Supporting teenagers in their digital lives

Supporting teenagers in their digital lives

The early teenage years are one of the most critical times in a young person’s life. This is the moment when parents begin to transition from being helicopter pilots to co-pilots with their children. At FOSI, we have long maintained that these are the years when the major conversations arise about social media, rules, consequences and safety. This is also when children need to hear from their parents: “If anything goes wrong, come to me. I won’t freak out. This is a safe place.” That kind of trust is worth more than any setting or filter.

That’s not to say that tools don’t matter. In fact, tools can make all the difference. Google’s Family Link, a parental control app that helps manage kids’ digital habits across devices, and YouTube’s Supervised Experience, a set of settings that allow parents to tailor content and features to teens and tweens, for example, are powerful and much-needed resources. But here’s the challenge: Most parents are dealing with multiple kids, each at different ages, each using different apps and devices. Instead of forcing parents to dig through settings menus and tutorials, imagine being able to ask an AI assistant like Gemini or ChatGPT to set up controls for you, tailored by age, app and device. That’s where it’s headed, and frankly, that’s what families deserve.
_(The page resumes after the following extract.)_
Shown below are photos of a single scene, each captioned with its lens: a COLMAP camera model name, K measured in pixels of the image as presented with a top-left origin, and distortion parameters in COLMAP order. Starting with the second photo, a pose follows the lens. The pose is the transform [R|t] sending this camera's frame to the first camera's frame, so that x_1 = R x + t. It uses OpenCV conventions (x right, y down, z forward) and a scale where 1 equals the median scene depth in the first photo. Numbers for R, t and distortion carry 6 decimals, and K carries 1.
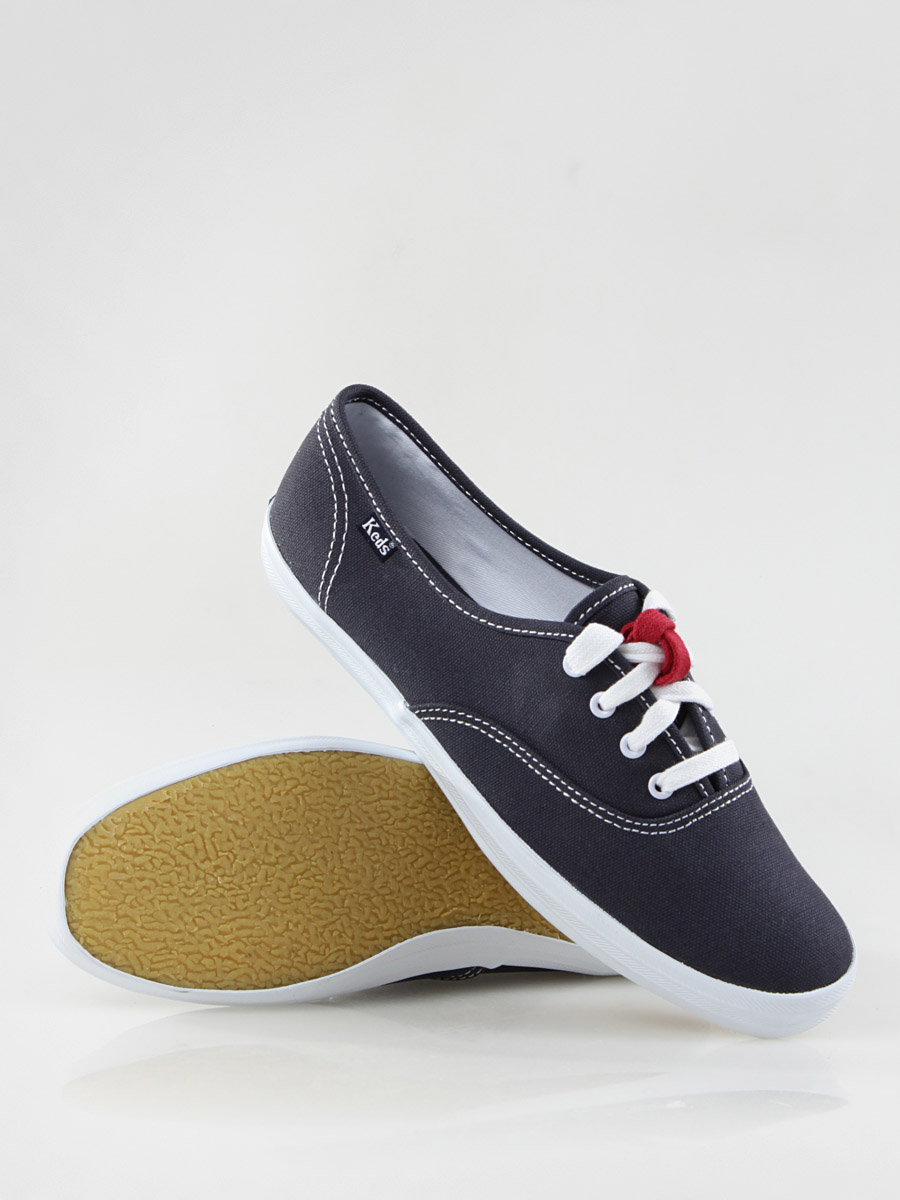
lens RADIAL K [[2483.8, 0, 450.0], [0, 2483.8, 600.0], [0, 0, 1]] dist [0.139243, 0.210115]
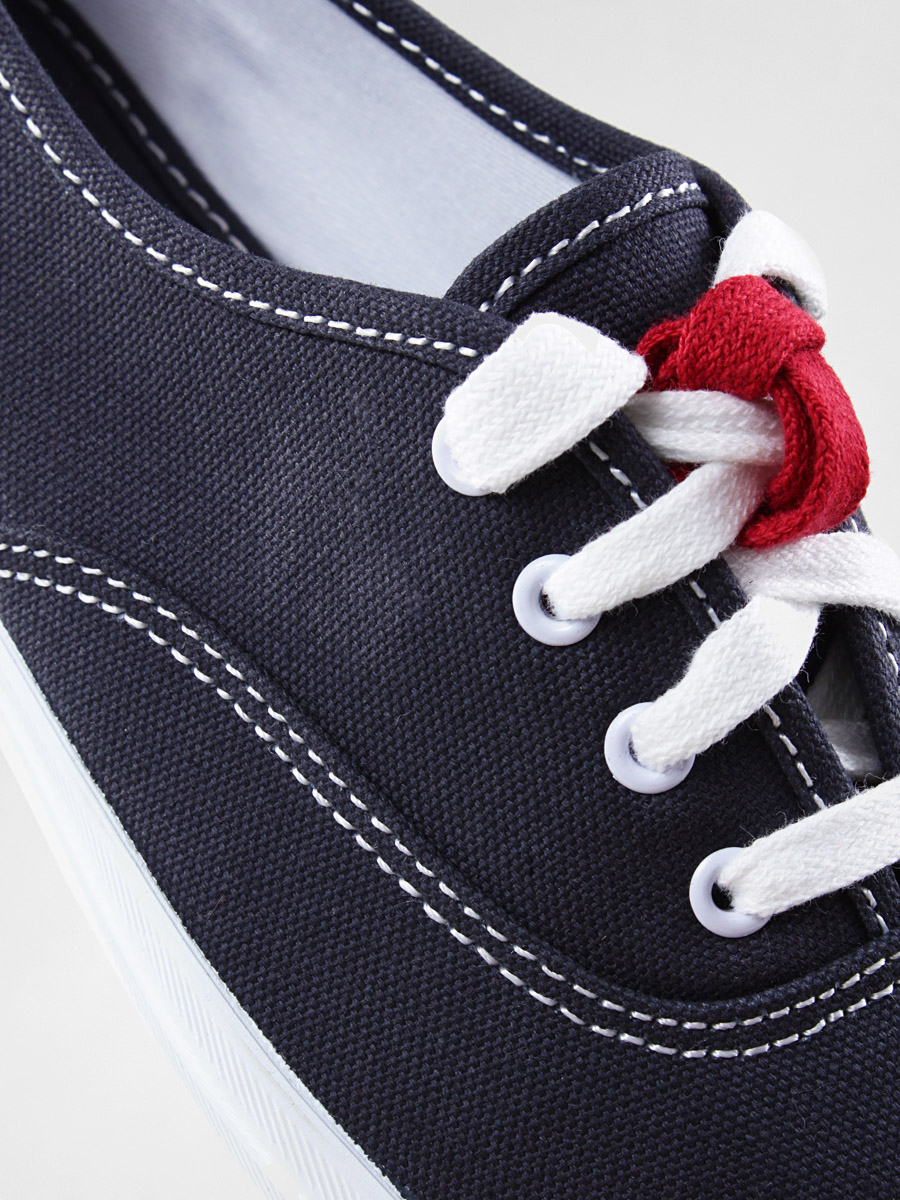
lens RADIAL K [[2483.8, 0, 450.0], [0, 2483.8, 600.0], [0, 0, 1]] dist [0.139243, 0.210115]
pose [[0.996737, 0.074719, 0.030530, 0.040217], [-0.078507, 0.985315, 0.151625, -0.000561], [-0.018752, -0.153527, 0.987966, 0.713908]]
We need to draw a clear line between general prohibitions and well-thought-out restrictions. Across Europe and the US, there has been growing support for broad rules, such as saying that no one under sixteen should have access to social media. While I understand the instinct, blanket bans often create a false sense of security. Kids will still encounter risks, still find solutions, and many really need access to devices, even for something as simple as a last-minute change in a school pickup. Thoughtful restrictions, developed in consultation with parents, schools and communities, are far more effective because they give teenagers both protection and a sense of agency.
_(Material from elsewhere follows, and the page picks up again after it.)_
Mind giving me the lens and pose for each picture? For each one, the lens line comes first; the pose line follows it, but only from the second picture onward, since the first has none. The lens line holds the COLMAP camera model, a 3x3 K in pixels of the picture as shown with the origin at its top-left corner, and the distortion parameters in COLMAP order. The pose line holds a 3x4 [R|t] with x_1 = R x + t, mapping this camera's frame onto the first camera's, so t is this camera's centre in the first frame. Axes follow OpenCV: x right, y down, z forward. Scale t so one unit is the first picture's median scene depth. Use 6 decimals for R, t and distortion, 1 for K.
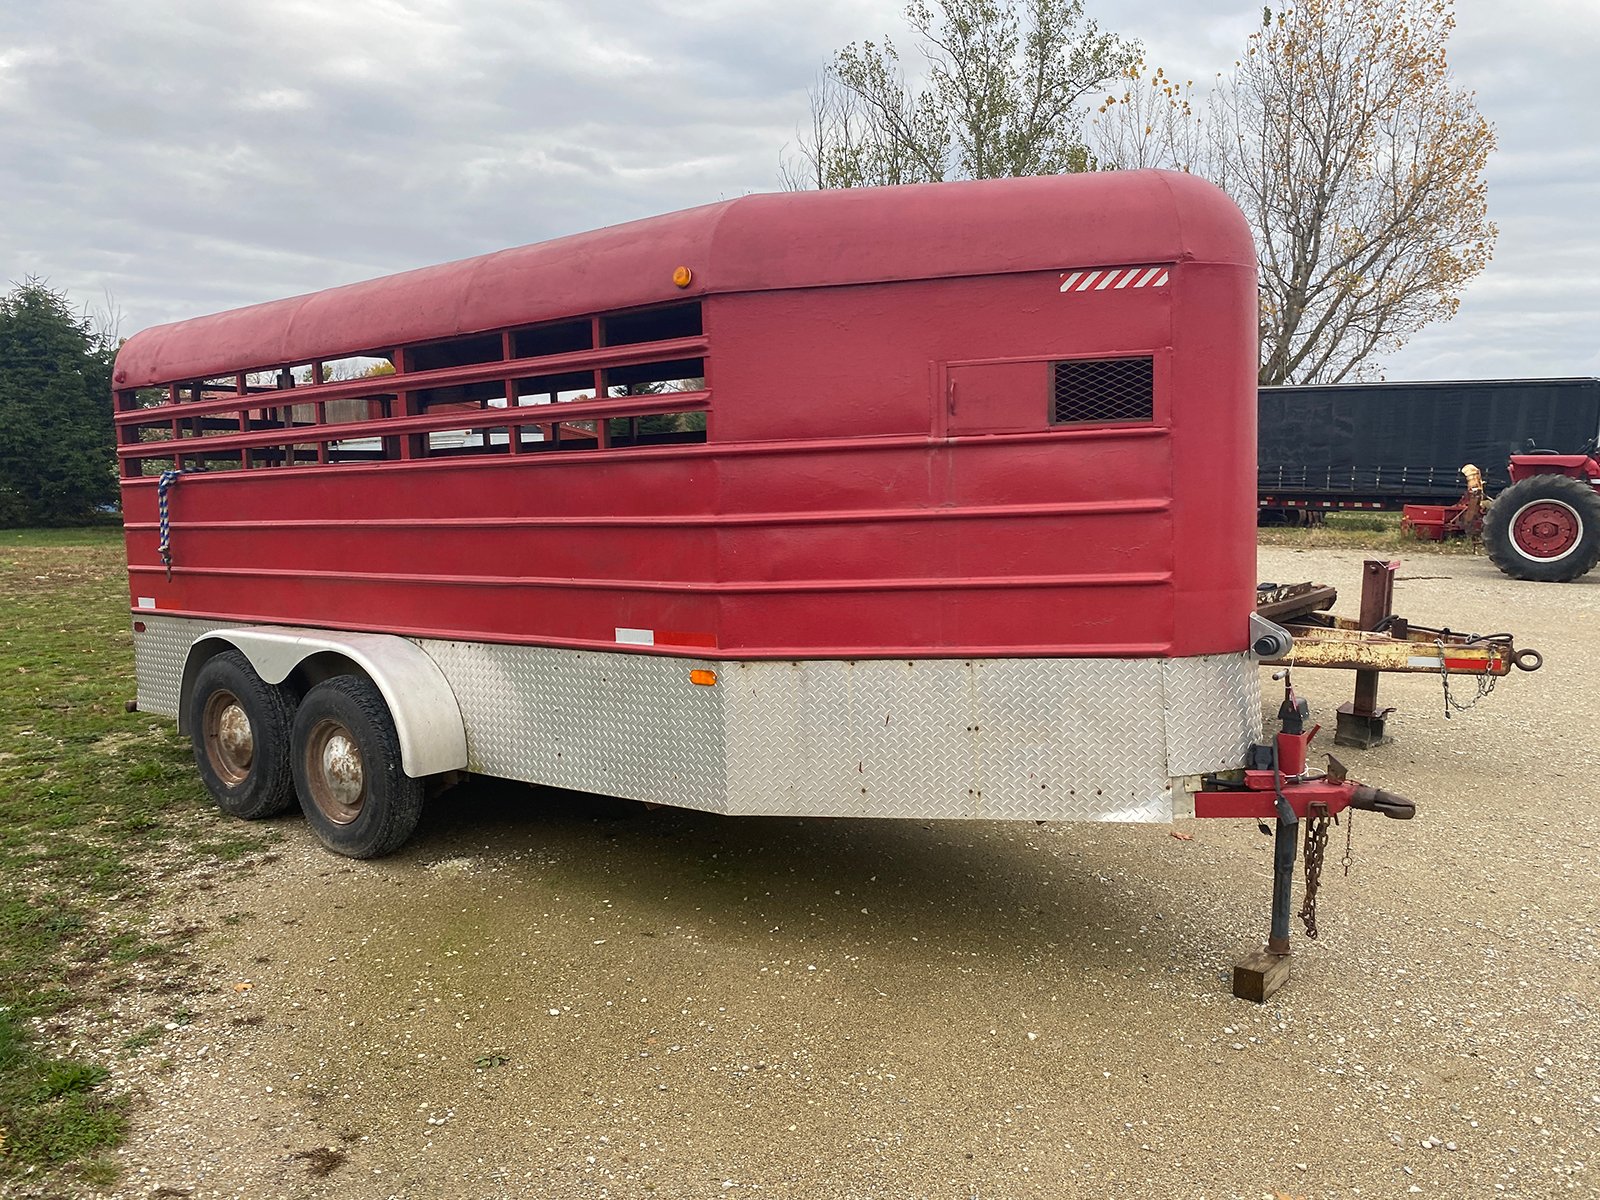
lens RADIAL K [[1179.9, 0, 805.5], [0, 1179.9, 586.9], [0, 0, 1]] dist [0.016959, -0.000025]
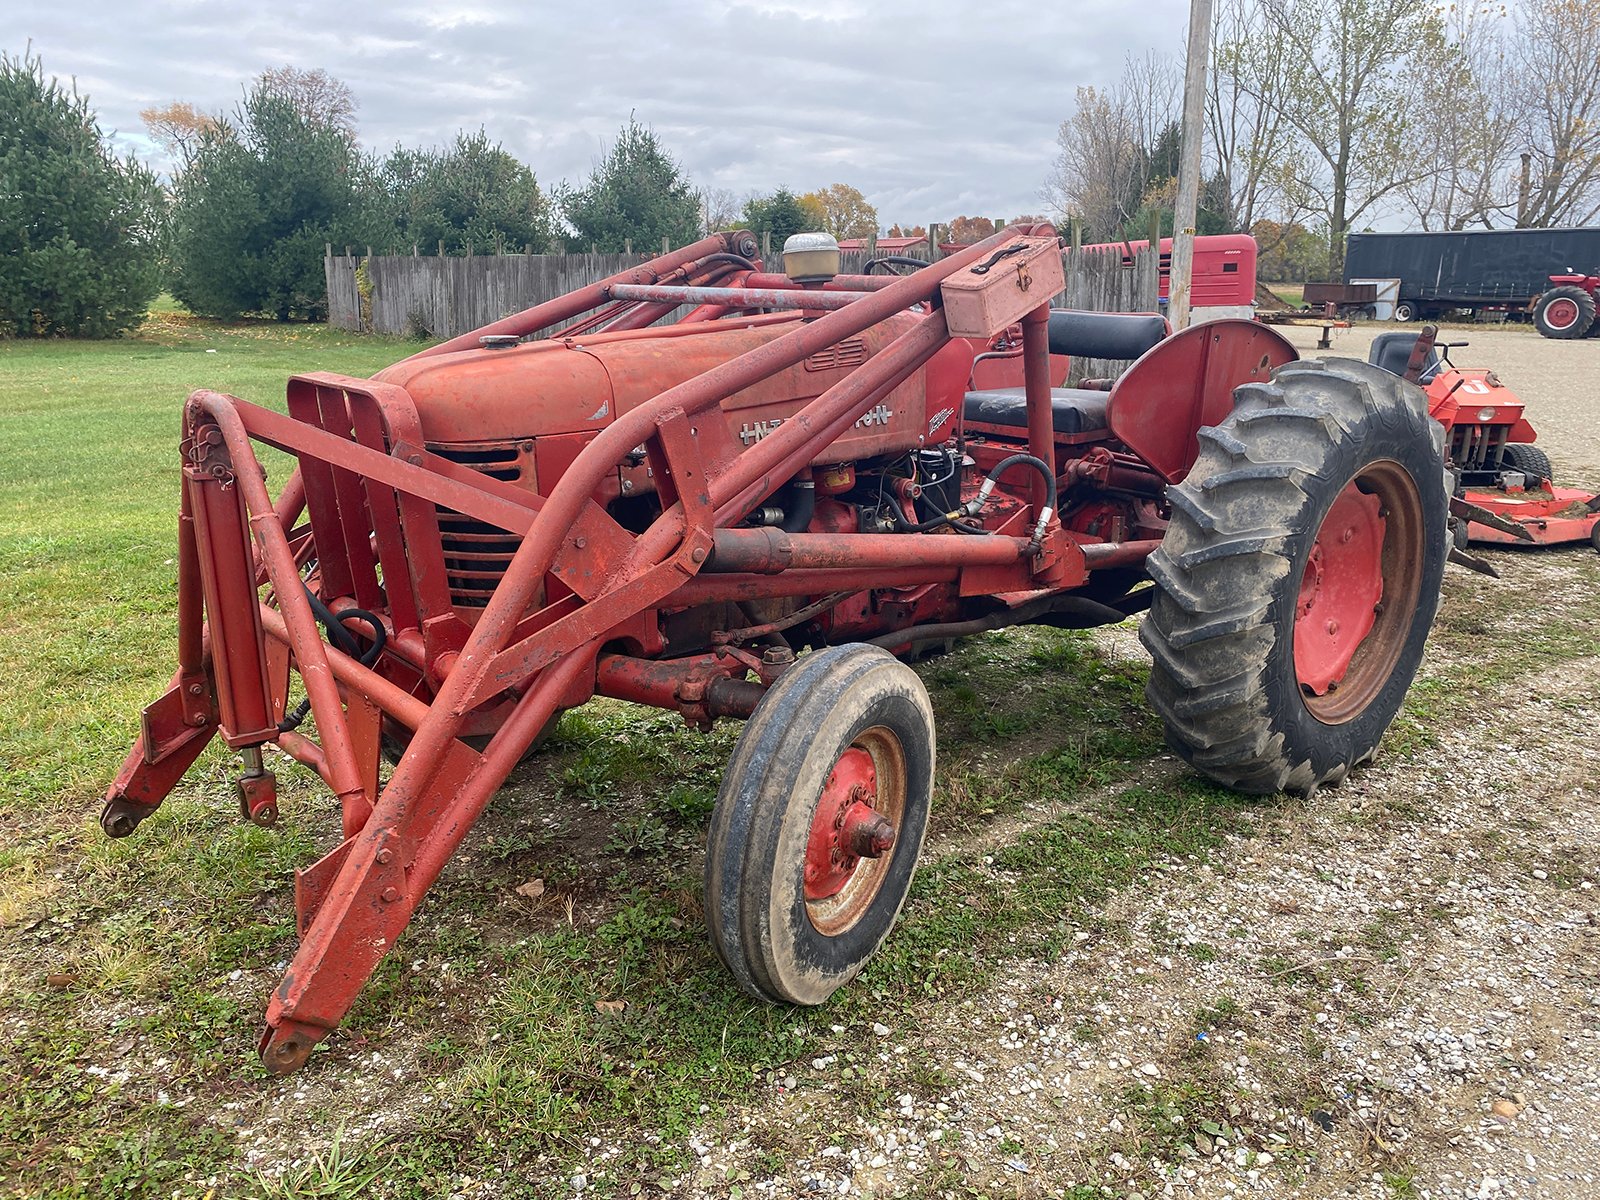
lens RADIAL K [[1179.9, 0, 805.5], [0, 1179.9, 586.9], [0, 0, 1]] dist [0.016959, -0.000025]
pose [[0.954162, 0.076190, -0.289432, 0.006710], [-0.033854, 0.988323, 0.148563, 0.097296], [0.297371, -0.131955, 0.945599, -0.855944]]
What works better is to give teenagers some agency and involve schools and parents together in making restrictions that make sense. If you don’t feel your child is ready for social media, by all means keep them off. But if they do use it, let’s make sure it’s done responsibly and with guidance.

This is where well-being scores matter. It’s not just about how much time a child spends online, but how they spend that time. There is a big difference between 30 minutes of mindless scrolling on devices and 30 minutes of a video chat with a grandparent. We all spend more time on screens today because our lives are on our devices and at our fingertips. During the COVID-19 pandemic, teenagers repeatedly said that the Internet saved them. Gaming became a lifeline for social interaction. Online forums offered safe places to explore identity or find others who loved the same music or shared common interests. These experiences can expand horizons in ways that geography cannot.
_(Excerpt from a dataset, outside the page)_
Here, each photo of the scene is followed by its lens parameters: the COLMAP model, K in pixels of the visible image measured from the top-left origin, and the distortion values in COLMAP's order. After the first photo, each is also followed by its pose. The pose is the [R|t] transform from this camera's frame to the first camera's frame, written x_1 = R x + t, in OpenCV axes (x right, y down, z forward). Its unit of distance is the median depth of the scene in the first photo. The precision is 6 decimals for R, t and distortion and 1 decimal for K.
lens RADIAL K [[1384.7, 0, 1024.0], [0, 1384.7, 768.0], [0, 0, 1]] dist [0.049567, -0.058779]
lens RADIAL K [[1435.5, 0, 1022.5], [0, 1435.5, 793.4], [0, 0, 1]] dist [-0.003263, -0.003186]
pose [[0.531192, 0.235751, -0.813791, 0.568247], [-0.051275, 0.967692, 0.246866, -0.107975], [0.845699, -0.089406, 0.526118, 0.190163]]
Of course, restricting access too much risks shutting teenagers out of these valuable experiences. At the same time, the young people are clear about what they want: more support to use technology safely, more help to navigate AI and structured training in schools. And this is where the ground shifts under our feet.

AI has swept through classrooms faster than any other technology I can remember. Teachers use it to create lesson plans, children use it to learn and experiment, and even university professors use it for research assistance. No one has set a clear path yet. That’s why we need to keep teachers, parents and politicians together in the room, and more importantly, bring teenagers into that conversation. Let them help shape the systems and supports they will actually use.

I applaud efforts such as digital skills and AI education programs. They are off to a strong start. However, we must be aware of who creates the content. When materials come directly from industry, they can understandably reflect the company’s perspective or ecosystem. Parents and teachers deserve to know that standards are impartial and ideally developed with guidance from governments or education ministries. Technology companies have an important role to play, but independent frameworks are essential to building trust.

So where do we go from here? My advice is simple:

  • To politicians: Put safety back at the center. The next time you gather for a global AI summit, make sure security is not just mentioned, but in the name and on the agenda.
  • For teachers: Band together. Share lessons and create standard rules of the road so students hear consistent guidance across classrooms.
  • For parents: Keep talking. Teenagers tell us that their biggest frustration is not too many rules, but not being able to get their parents’ attention. Don’t let your own devices distract you from them.

Europe tends to be more cautious, the US faster in adoption. Both can learn from each other, but one lesson spans cultures and centuries. Socrates, master of questioning, shaped minds, not through prohibition, but through dialogue. Perhaps we should borrow from his class circles as we build our digital ones.

Because in the end, wisdom comes from conversation, whether it’s in a semi-circle at school or at the kitchen table between a parent and a teenager.